More than a thousand people have seen stressful hospital trips for cancer treatment eliminated in the past year by a mobile cancer care unit.

Nestled inside a Mercedes Antos lorry, Amara tours the county four days a week delivering life-saving cancer treatments to up four patients at a time, preventing patients with long round-trips to the hospital from visiting for their chemotherapy.

Since its launch a year ago, the unit has treated more than 1,000 people on its visits to supermarket car parks in Fakenham, Attleborough, Beccles and Dereham.

It is run as a partnership between Hope for Tomorrow and the NNUH hospital charity, with staff from the hospital's Weybourne suite driven around the county by former firefighter Jack Russell.
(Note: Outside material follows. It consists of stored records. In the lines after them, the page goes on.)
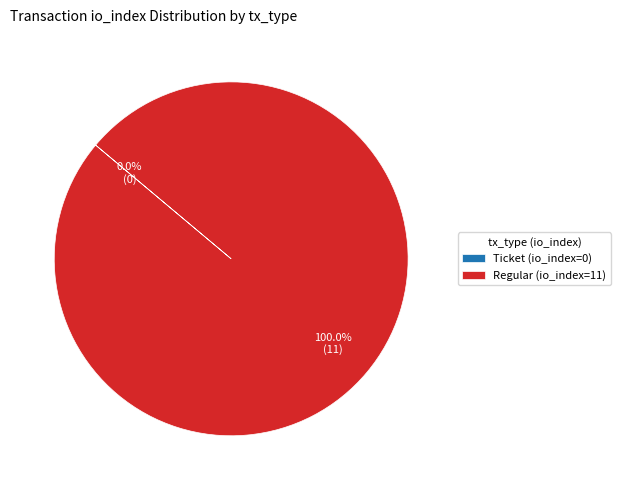

Rank the categories by value from lowest to highest.

Ticket (io_index=0), Regular (io_index=11)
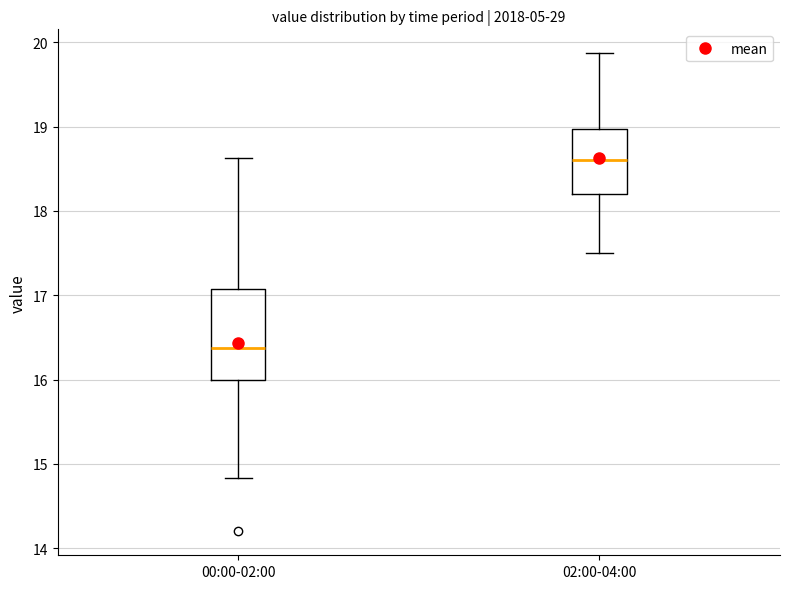

Where does the upper whisker of the box for 00:00-02:00 end on the y-axis? The values are not printed on the chart, so give them approximately, as read against the axis.

18.6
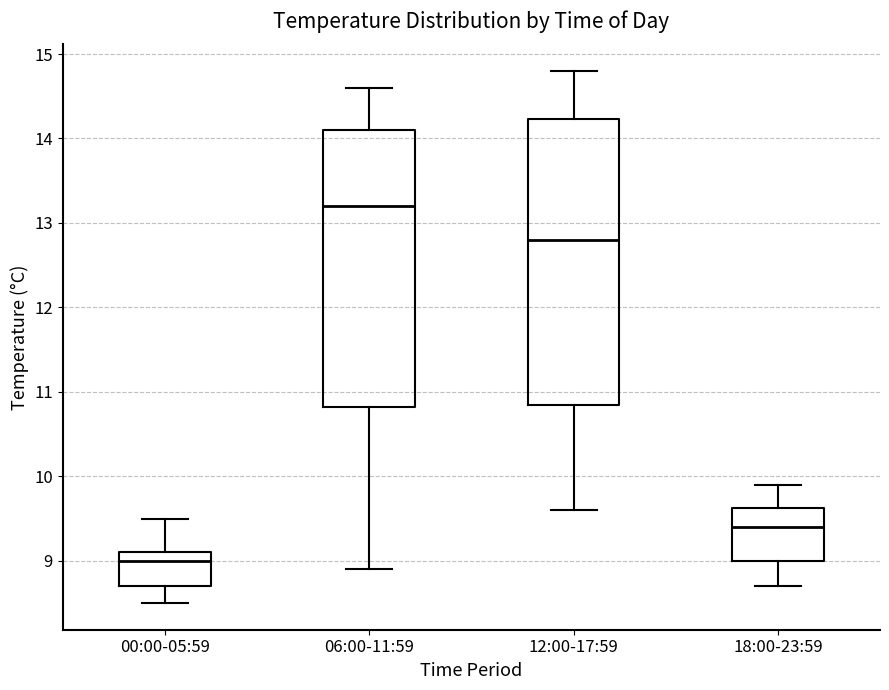

Reading left to right, transcribe this box plot: for each box, give where its median line is, the range the box spans, and where its two whiskers end, as read against the y-axis. The values are not printed on the chart, so give them approximately, as read against the axis.

00:00-05:59: median 9.0, box 8.7 to 9.1, whiskers 8.5 to 9.5
06:00-11:59: median 13.2, box 10.8 to 14.1, whiskers 8.9 to 14.6
12:00-17:59: median 12.8, box 10.9 to 14.2, whiskers 9.6 to 14.8
18:00-23:59: median 9.4, box 9.0 to 9.6, whiskers 8.7 to 9.9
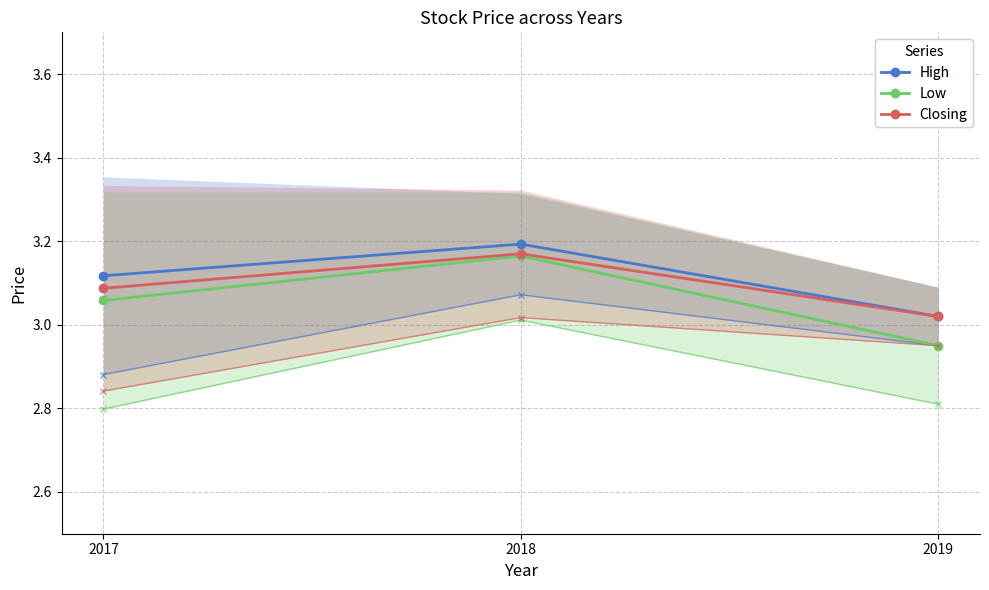

What is the value of the High point at the 3rd from the left?

3.0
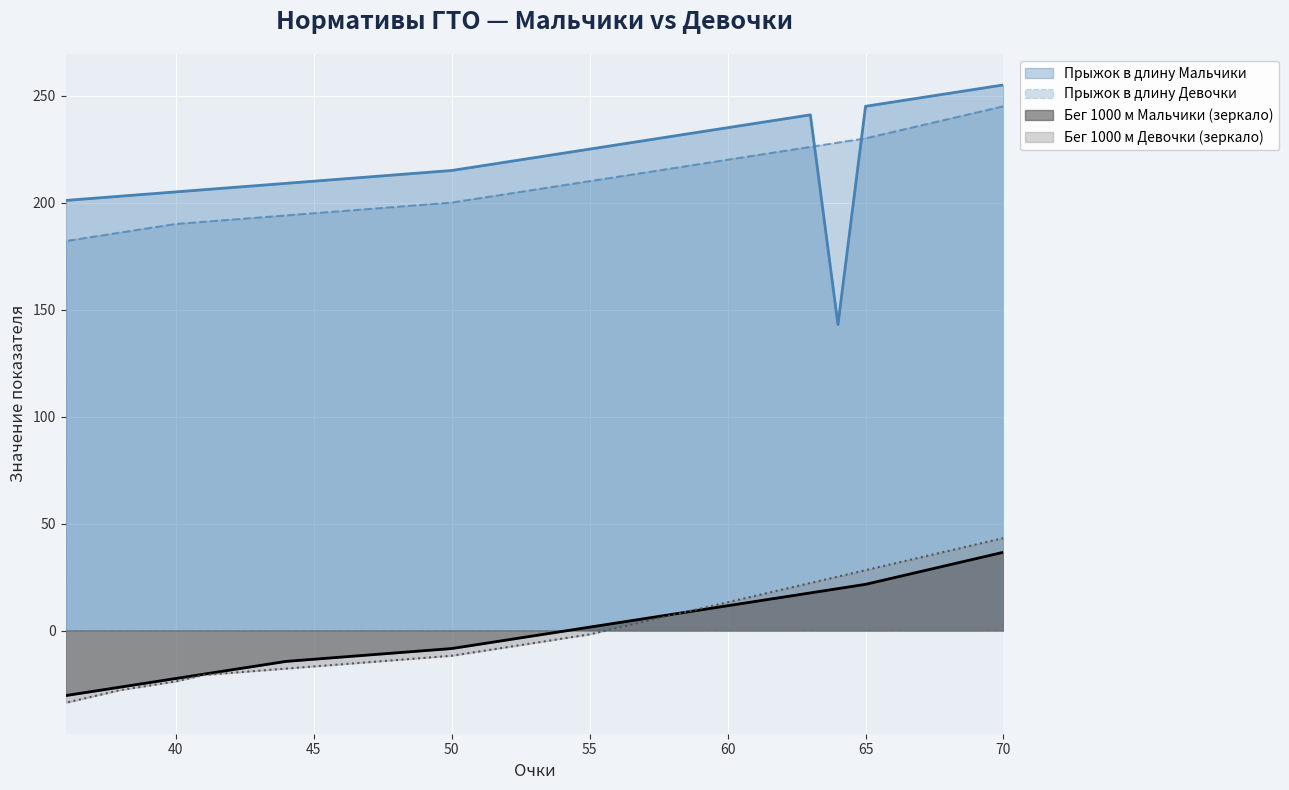

What is the highest value of the Прыжок в длину Мальчики series?

255.0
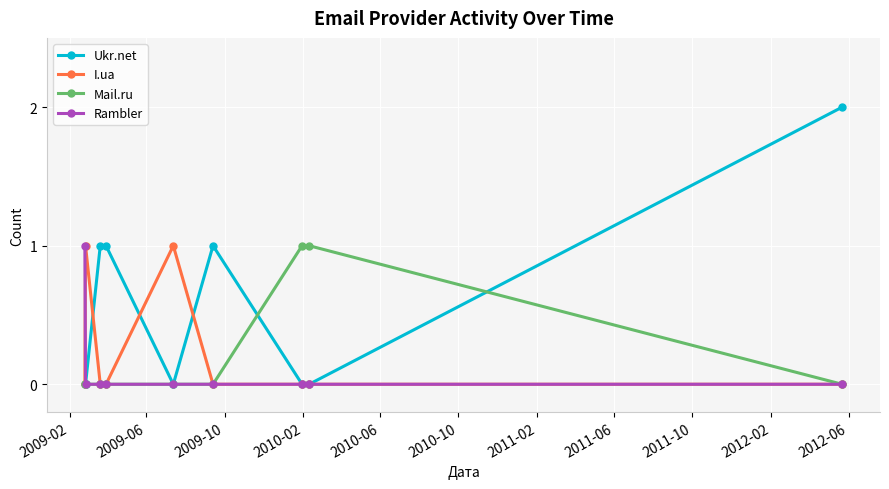

What is the highest value of the Ukr.net series?

2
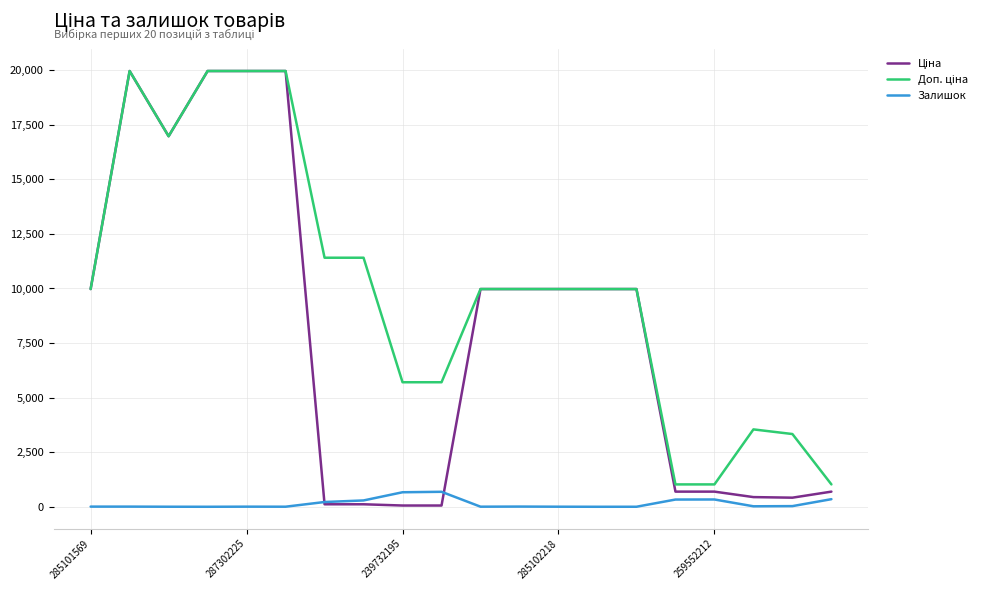

Which series has the widest spread of values?

Ціна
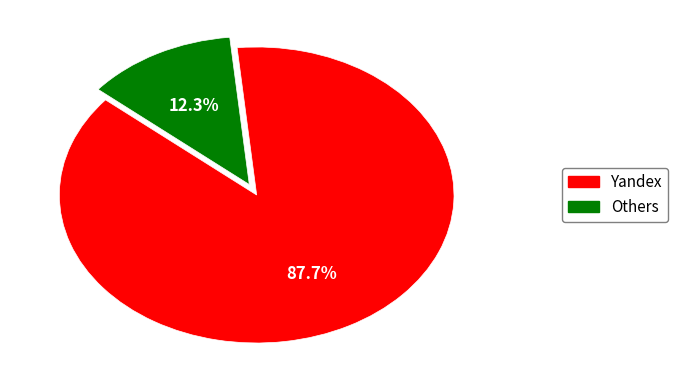

Does any single category account for the majority?

Yes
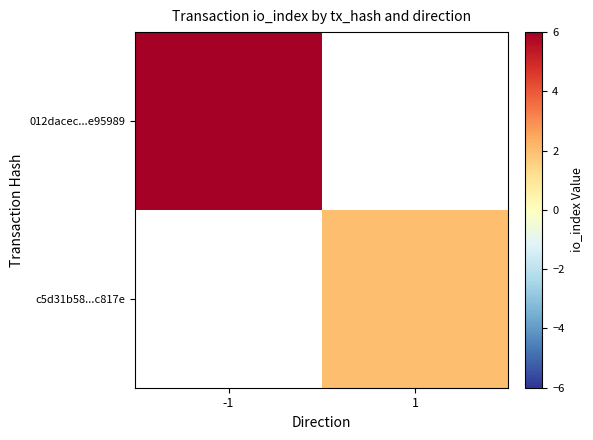

At 1, list the series in order from smallest to largest.

012dacec...e95989, c5d31b58...c817e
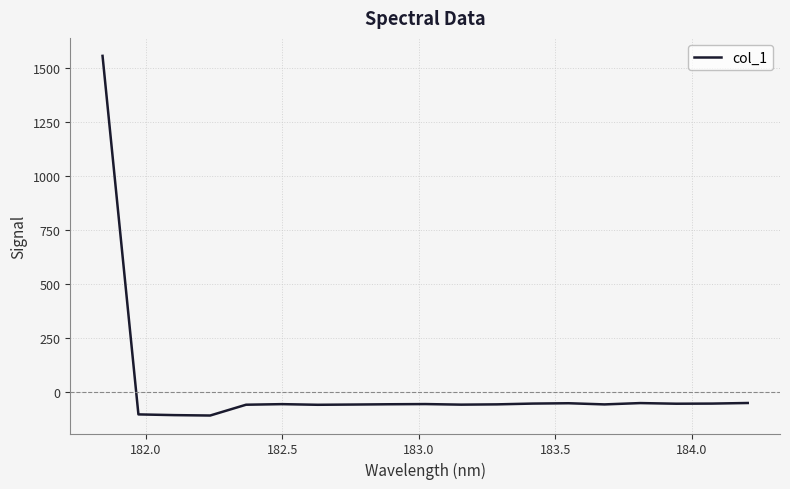

What is the greatest value displayed?

1556.7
Mr Russell said: "It fills me with a great deal of pride to help so many people - we get to know the patients and they get to know me.

"After I retired as a firefighter I worked as a black cab driver for a while and I couldn't stand working on my own - now I love being part of a team again and knowing that I am making a difference."

Ruth Lightening, deputy sister of the Weybourne Day Unit, who works on Amara, said: "It is so amazing to hear all the great feedback we have had from patients about how much of a difference it has made.

"Patients have told me how stressful they'd find driving in - how they'd lose a whole day coming to hospital and the worry that it caused.

"They already have enough to worry about as it is."

Tina Seymour, chief executive for Hope for Tomorrow, said: “We are really proud to have been able to provide a Mobile Cancer Care Unit to NNUH and to enable their amazing team to take their cancer care into the heart of their communities. We look forward to working with them for many years to continue this incredible service.”

The unit was donated by the Mark Master Masons of Gloucestershire and Herefordshire and named after the wife of 73-year-old mason John Gillo.

He said: "She would have been delighted to know something named after her has made such a difference."

'A real life-saver'

Ann Leigh, from Swanton Novers, near Holt, was treated for around nine months on the unit in Fakenham and described it as "a real life-saver".

Previously, she was required to make a 50-mile round trip to receive her treatment at the hospital, a trip she grew to dread.

She said: "When you are already weakened by the treatment it made things even more difficult - I would lose sleep the night before worrying about having to make the journey.

"Fakenham though was so much easier and having the unit took away so much of the hassle and anxiety.

"The staff were always really lovely and I got to know the driver really well too."

The 77-year-old is now able to receive her treatment in Cromer, but said she remains eternally grateful to the impact the mobile unit had for her.

She added: "Suddenly, instead of my treatment being an ordeal it had become 'no big deal' at all. I felt like I was just popping down the road, as if I were just going down the shops."